**Description of the task**
Write out, without any change, the lines in the material below that run from the line with "UIJRT | United" through the line with "[1] S. Bako, U.", both included.

**Data for the task**

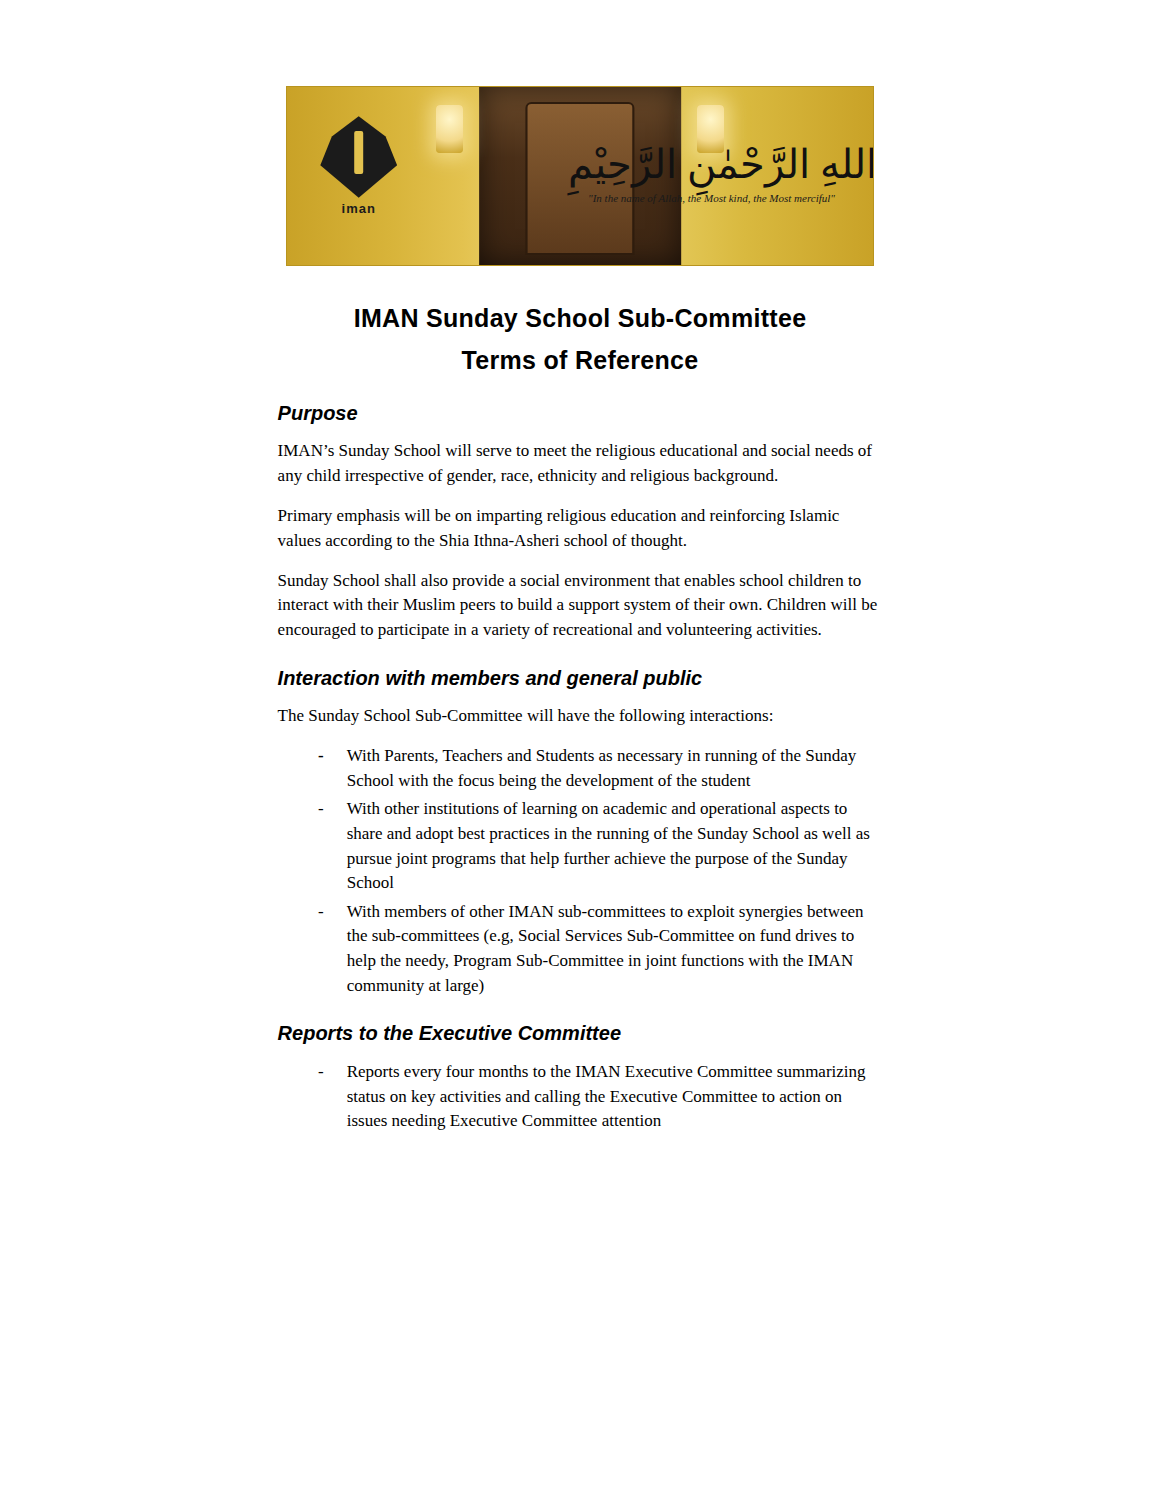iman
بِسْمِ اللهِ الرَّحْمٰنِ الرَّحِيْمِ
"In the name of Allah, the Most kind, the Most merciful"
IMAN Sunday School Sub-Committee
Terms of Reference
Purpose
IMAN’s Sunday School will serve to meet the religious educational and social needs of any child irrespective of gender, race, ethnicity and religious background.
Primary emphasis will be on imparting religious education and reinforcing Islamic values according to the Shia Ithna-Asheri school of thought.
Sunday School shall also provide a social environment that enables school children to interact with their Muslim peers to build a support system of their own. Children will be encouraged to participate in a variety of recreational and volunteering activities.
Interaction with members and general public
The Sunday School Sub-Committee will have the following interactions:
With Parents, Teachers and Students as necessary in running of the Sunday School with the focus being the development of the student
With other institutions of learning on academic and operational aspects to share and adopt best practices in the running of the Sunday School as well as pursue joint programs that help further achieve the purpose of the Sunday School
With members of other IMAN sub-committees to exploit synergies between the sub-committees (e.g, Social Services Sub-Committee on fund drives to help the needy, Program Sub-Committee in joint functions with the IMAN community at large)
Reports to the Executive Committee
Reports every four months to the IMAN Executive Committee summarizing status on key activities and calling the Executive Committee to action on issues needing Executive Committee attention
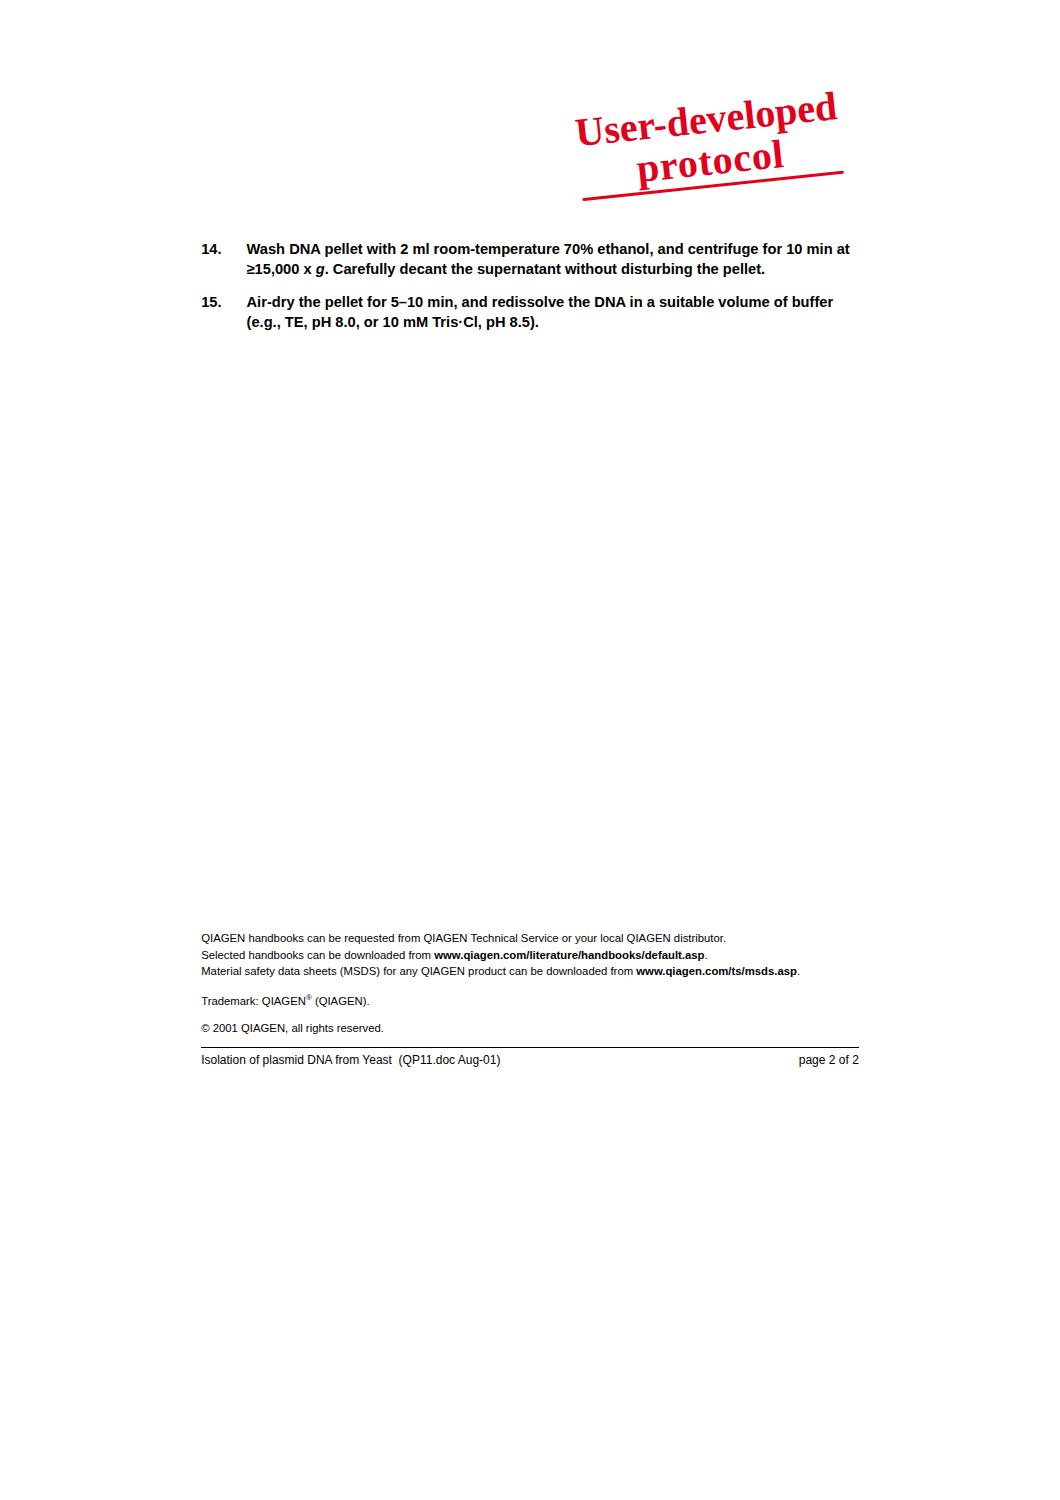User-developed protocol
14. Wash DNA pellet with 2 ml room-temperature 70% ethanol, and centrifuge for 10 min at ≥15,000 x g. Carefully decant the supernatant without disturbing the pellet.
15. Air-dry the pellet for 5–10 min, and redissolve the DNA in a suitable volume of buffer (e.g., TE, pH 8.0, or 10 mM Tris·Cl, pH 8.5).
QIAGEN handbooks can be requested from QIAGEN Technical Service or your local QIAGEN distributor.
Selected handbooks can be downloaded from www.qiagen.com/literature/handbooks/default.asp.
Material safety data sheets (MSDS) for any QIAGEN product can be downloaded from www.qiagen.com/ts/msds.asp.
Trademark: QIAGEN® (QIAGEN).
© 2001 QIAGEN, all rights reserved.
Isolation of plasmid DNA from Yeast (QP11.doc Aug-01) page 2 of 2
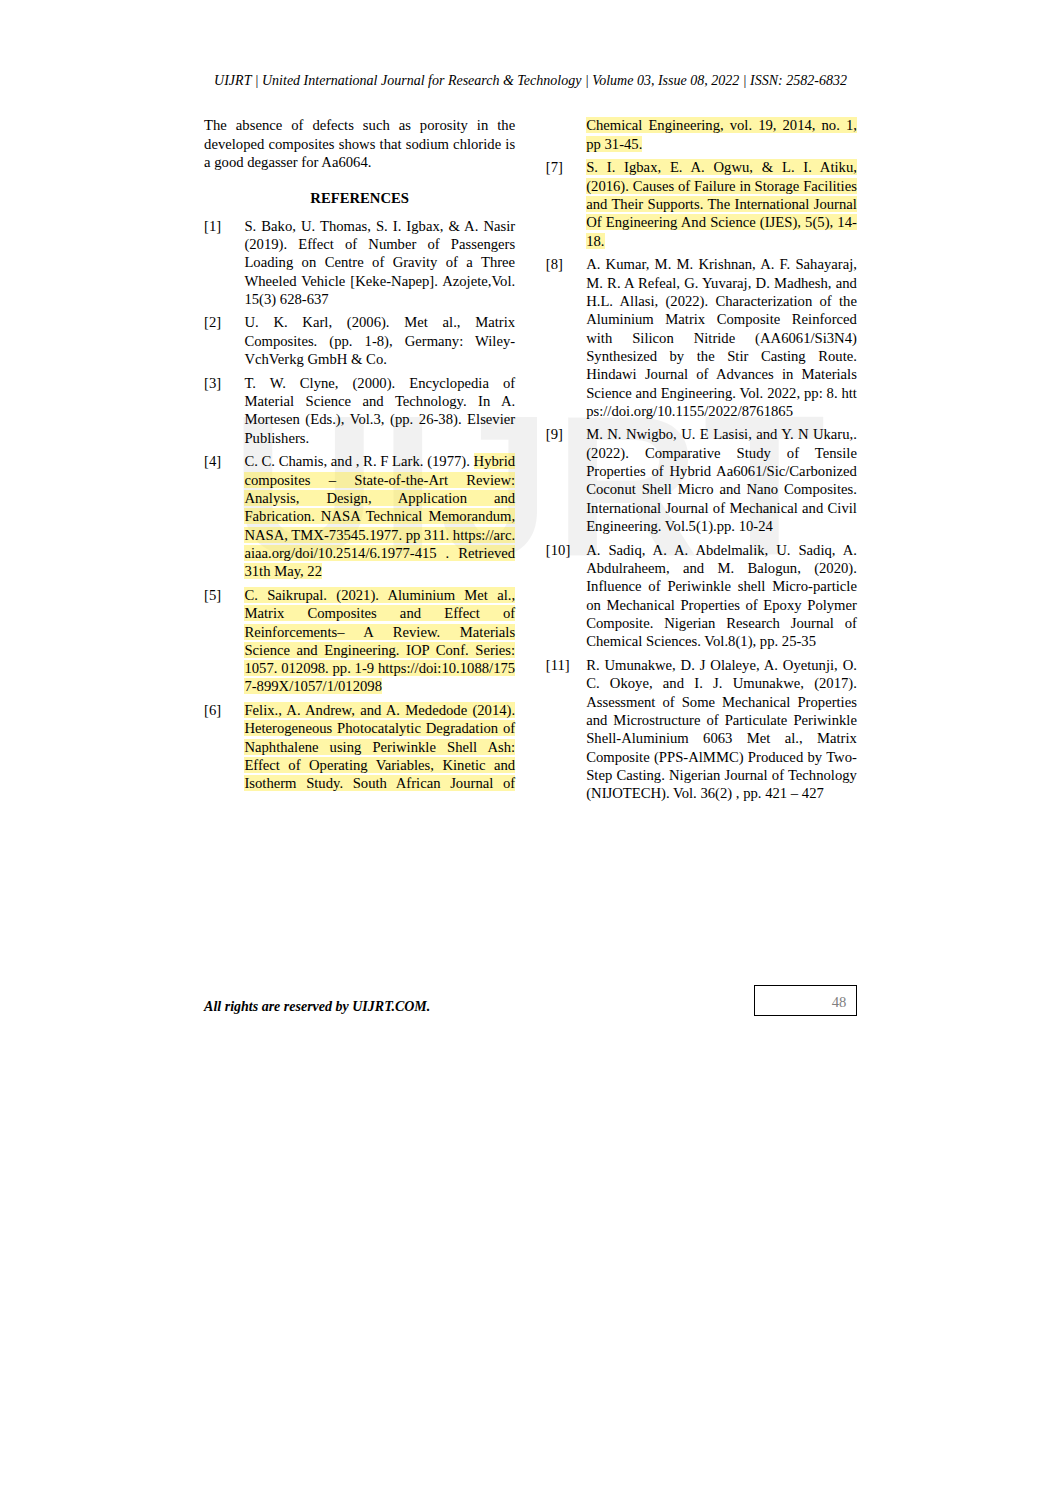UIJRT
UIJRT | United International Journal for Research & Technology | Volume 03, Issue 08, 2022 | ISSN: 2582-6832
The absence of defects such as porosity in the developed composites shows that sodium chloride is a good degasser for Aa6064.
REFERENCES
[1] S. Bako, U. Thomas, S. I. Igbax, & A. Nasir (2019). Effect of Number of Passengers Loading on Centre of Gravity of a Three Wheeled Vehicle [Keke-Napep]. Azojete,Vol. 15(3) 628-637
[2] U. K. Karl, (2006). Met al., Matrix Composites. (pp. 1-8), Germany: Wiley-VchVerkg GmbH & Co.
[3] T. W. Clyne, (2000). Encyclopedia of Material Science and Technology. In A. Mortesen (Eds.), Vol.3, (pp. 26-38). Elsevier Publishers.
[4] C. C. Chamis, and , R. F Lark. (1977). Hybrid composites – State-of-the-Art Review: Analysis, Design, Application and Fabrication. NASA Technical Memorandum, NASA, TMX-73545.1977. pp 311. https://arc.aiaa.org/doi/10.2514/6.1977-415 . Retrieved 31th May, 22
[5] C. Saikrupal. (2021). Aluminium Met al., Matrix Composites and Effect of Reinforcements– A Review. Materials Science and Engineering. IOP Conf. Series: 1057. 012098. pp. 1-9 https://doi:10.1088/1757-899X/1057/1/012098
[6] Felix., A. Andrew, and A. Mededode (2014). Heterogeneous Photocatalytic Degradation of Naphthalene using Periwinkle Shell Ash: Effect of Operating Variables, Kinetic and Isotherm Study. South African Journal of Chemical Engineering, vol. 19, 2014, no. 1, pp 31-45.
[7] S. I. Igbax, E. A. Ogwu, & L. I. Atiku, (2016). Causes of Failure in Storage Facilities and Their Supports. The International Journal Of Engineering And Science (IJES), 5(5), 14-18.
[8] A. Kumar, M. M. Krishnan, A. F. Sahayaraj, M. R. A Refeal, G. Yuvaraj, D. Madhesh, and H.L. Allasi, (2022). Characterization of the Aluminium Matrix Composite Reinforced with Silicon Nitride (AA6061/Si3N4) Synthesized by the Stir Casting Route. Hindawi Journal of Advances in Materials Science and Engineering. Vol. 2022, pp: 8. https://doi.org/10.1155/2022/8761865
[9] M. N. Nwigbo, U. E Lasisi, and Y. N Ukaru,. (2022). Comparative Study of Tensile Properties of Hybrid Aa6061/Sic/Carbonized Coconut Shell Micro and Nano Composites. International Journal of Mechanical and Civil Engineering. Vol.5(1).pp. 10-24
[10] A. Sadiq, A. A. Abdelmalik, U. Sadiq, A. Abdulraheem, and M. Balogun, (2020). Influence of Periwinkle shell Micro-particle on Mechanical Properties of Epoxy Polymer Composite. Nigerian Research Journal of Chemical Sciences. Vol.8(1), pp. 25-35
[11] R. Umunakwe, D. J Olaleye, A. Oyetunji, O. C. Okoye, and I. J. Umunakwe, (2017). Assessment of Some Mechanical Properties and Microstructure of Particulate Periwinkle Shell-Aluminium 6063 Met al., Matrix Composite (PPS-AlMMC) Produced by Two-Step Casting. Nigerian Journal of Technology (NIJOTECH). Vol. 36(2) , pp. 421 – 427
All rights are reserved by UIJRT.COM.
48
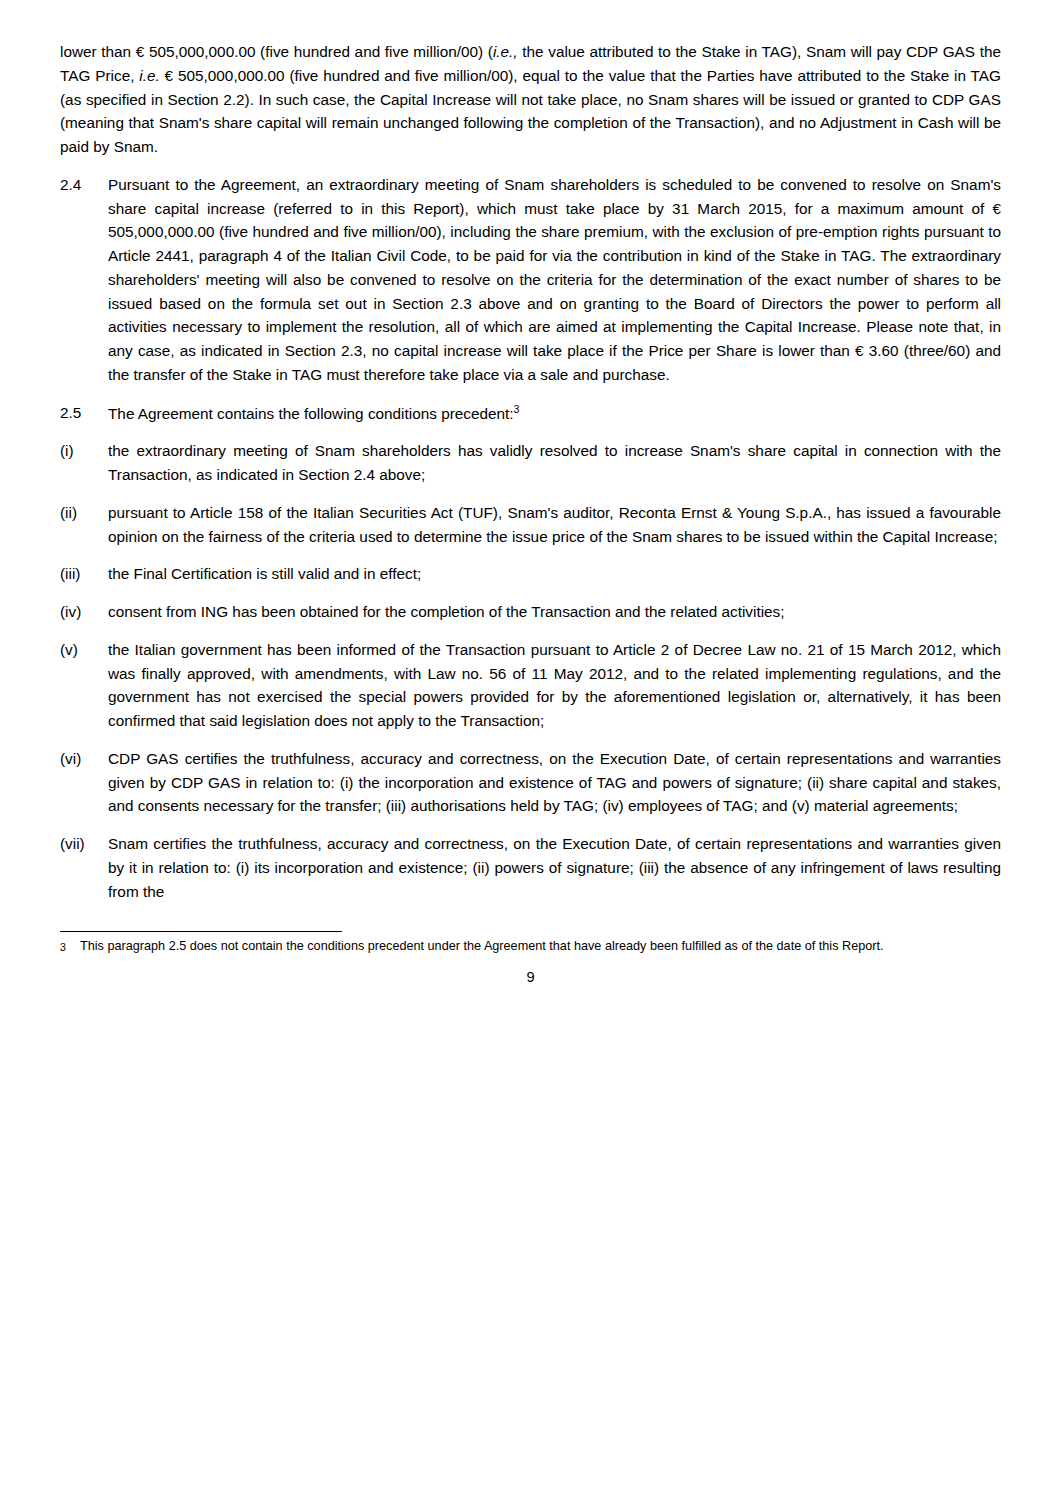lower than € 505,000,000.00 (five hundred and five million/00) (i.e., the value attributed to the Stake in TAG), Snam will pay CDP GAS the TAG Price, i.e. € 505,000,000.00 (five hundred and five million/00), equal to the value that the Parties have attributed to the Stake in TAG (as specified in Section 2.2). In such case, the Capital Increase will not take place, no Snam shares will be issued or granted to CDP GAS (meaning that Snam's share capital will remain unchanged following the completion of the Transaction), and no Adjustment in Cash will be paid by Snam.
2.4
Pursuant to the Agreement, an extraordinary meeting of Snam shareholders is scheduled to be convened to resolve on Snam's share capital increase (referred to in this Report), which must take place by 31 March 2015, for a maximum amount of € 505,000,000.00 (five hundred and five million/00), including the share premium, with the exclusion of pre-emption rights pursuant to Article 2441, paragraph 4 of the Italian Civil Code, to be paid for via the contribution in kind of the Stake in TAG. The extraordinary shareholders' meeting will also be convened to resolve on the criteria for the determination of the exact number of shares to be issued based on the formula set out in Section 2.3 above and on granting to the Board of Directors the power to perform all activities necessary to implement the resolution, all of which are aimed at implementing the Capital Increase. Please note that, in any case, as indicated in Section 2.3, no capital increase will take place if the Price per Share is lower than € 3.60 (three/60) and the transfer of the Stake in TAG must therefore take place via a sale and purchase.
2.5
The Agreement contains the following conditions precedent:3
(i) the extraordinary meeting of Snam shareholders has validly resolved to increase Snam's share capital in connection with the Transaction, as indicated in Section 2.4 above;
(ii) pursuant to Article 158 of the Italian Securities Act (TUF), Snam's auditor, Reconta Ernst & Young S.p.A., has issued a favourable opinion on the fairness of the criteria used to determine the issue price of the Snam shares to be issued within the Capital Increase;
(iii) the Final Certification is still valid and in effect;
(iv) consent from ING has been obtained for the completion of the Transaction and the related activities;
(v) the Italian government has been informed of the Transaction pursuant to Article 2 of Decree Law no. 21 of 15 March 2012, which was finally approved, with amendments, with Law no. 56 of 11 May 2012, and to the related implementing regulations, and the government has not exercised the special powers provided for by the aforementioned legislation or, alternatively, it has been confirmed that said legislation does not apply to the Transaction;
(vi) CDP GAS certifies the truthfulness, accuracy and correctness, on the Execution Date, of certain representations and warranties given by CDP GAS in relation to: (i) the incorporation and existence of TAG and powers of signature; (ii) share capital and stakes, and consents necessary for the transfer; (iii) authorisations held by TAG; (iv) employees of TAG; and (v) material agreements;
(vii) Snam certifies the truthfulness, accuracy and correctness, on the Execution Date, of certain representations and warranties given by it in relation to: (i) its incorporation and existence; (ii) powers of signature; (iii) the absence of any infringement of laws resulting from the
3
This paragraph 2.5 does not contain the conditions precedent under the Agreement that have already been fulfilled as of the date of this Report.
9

**Task solution**
UIJRT | United International Journal for Research & Technology | Volume 03, Issue 08, 2022 | ISSN: 2582-6832
The absence of defects such as porosity in the developed composites shows that sodium chloride is a good degasser for Aa6064.
REFERENCES
[1] S. Bako, U. Thomas, S. I. Igbax, & A. Nasir (2019). Effect of Number of Passengers Loading on Centre of Gravity of a Three Wheeled Vehicle [Keke-Napep]. Azojete,Vol. 15(3) 628-637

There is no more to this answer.